** START OF Records provided **

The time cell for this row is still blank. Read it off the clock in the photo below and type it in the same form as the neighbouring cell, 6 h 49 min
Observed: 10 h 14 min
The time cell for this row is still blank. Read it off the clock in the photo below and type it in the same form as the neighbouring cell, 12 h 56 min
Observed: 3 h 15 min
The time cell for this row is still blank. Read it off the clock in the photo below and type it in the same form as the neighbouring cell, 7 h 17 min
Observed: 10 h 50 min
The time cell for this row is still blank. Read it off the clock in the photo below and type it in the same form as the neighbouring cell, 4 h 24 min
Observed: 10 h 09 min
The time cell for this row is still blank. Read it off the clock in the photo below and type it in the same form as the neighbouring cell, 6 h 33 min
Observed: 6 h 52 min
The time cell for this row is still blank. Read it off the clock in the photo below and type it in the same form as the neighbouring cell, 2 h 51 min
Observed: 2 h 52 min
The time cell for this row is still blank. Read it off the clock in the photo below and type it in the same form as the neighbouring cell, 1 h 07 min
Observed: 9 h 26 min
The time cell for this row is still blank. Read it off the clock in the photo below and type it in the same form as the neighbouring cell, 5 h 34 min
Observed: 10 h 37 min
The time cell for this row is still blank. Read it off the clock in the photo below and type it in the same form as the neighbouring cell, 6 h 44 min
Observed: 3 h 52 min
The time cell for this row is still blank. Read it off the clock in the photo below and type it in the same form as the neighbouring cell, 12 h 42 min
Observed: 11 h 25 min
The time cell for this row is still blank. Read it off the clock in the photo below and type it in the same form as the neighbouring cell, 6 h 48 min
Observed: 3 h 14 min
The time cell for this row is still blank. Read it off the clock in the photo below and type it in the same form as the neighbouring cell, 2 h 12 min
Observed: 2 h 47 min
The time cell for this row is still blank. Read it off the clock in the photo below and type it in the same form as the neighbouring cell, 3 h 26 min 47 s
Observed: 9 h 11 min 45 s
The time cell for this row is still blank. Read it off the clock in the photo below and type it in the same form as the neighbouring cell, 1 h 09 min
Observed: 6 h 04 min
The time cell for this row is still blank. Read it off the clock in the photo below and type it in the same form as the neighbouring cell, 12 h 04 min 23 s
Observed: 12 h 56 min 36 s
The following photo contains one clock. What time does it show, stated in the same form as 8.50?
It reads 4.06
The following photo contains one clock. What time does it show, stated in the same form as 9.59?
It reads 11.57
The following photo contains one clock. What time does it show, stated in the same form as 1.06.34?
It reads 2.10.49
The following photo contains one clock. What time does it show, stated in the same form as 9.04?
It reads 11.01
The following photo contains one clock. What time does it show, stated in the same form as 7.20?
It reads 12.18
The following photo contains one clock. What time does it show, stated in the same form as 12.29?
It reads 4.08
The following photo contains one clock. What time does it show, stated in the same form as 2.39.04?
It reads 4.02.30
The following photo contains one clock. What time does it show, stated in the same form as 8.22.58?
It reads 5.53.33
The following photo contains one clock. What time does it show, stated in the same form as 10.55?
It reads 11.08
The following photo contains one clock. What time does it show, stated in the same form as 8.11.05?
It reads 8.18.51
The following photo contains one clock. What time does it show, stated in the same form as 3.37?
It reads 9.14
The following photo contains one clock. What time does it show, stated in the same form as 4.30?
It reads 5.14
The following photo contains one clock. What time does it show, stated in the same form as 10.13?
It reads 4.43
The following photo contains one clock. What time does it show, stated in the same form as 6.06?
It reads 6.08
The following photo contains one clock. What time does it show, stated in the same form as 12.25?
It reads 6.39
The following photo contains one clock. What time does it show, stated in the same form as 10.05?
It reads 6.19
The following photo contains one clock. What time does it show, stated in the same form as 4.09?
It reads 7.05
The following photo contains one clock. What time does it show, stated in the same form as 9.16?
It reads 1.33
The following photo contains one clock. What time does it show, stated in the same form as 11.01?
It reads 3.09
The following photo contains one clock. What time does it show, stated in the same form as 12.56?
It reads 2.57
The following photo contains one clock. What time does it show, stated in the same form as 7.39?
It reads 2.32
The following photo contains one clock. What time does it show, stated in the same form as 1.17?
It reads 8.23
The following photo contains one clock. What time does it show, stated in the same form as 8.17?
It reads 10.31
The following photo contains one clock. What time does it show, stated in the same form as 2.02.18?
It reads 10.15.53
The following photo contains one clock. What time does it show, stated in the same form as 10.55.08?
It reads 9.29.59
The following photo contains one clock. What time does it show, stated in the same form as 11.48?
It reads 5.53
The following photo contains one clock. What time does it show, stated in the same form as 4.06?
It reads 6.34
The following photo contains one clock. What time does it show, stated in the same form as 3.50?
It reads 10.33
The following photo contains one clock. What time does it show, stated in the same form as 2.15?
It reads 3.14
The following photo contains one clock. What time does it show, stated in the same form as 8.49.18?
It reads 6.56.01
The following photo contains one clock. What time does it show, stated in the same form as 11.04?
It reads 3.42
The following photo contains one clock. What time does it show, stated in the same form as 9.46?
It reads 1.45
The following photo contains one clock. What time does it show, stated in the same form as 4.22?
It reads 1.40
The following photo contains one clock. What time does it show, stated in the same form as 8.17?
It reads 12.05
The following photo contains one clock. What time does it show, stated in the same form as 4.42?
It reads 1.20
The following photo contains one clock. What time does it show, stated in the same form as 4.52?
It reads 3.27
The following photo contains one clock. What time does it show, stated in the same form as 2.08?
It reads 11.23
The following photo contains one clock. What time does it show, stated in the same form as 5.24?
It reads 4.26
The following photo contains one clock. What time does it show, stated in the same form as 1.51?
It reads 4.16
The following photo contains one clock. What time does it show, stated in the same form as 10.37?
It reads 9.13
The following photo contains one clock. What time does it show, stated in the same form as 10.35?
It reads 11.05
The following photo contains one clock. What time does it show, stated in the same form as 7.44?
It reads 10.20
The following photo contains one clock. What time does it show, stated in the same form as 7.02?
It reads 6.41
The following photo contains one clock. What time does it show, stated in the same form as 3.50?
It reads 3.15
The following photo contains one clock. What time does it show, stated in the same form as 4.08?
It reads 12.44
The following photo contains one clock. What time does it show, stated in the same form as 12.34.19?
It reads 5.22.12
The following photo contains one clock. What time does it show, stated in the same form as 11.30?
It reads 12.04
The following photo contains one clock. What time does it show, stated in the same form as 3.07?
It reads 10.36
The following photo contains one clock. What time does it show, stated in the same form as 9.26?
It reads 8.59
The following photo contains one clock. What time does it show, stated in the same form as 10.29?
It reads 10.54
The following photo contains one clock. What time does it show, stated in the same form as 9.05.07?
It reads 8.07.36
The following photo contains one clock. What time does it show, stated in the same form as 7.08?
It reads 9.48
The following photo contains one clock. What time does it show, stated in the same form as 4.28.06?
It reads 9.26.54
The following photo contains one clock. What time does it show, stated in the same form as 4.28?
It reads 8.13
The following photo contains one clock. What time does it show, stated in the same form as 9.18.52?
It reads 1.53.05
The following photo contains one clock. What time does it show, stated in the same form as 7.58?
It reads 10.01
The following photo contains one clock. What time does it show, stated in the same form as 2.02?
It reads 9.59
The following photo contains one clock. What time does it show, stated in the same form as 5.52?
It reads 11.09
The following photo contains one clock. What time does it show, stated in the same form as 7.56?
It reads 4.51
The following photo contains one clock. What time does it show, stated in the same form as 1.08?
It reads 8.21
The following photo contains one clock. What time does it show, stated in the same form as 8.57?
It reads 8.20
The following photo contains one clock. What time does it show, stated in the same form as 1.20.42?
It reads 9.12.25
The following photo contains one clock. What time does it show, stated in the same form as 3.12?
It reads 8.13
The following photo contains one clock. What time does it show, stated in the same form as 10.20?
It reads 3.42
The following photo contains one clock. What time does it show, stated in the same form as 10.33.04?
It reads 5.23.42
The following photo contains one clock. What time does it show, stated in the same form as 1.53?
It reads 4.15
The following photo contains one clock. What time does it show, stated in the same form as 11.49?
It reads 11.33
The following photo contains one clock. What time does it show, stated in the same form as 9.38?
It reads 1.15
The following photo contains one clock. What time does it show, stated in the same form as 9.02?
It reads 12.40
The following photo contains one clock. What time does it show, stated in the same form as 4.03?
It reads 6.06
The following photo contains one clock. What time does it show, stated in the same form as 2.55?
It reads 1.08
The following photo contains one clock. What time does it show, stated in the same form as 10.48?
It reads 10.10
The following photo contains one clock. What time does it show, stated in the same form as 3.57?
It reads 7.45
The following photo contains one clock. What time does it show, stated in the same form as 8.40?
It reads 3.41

** END OF Records provided **

__Brief__
Copy the rows above word for word, from the line with "form as 4.08?" to the line with "It reads 8.21", including both of those lines.

__Completed task__
The following photo contains one clock. What time does it show, stated in the same form as 4.08?
It reads 12.44
The following photo contains one clock. What time does it show, stated in the same form as 12.34.19?
It reads 5.22.12
The following photo contains one clock. What time does it show, stated in the same form as 11.30?
It reads 12.04
The following photo contains one clock. What time does it show, stated in the same form as 3.07?
It reads 10.36
The following photo contains one clock. What time does it show, stated in the same form as 9.26?
It reads 8.59
The following photo contains one clock. What time does it show, stated in the same form as 10.29?
It reads 10.54
The following photo contains one clock. What time does it show, stated in the same form as 9.05.07?
It reads 8.07.36
The following photo contains one clock. What time does it show, stated in the same form as 7.08?
It reads 9.48
The following photo contains one clock. What time does it show, stated in the same form as 4.28.06?
It reads 9.26.54
The following photo contains one clock. What time does it show, stated in the same form as 4.28?
It reads 8.13
The following photo contains one clock. What time does it show, stated in the same form as 9.18.52?
It reads 1.53.05
The following photo contains one clock. What time does it show, stated in the same form as 7.58?
It reads 10.01
The following photo contains one clock. What time does it show, stated in the same form as 2.02?
It reads 9.59
The following photo contains one clock. What time does it show, stated in the same form as 5.52?
It reads 11.09
The following photo contains one clock. What time does it show, stated in the same form as 7.56?
It reads 4.51
The following photo contains one clock. What time does it show, stated in the same form as 1.08?
It reads 8.21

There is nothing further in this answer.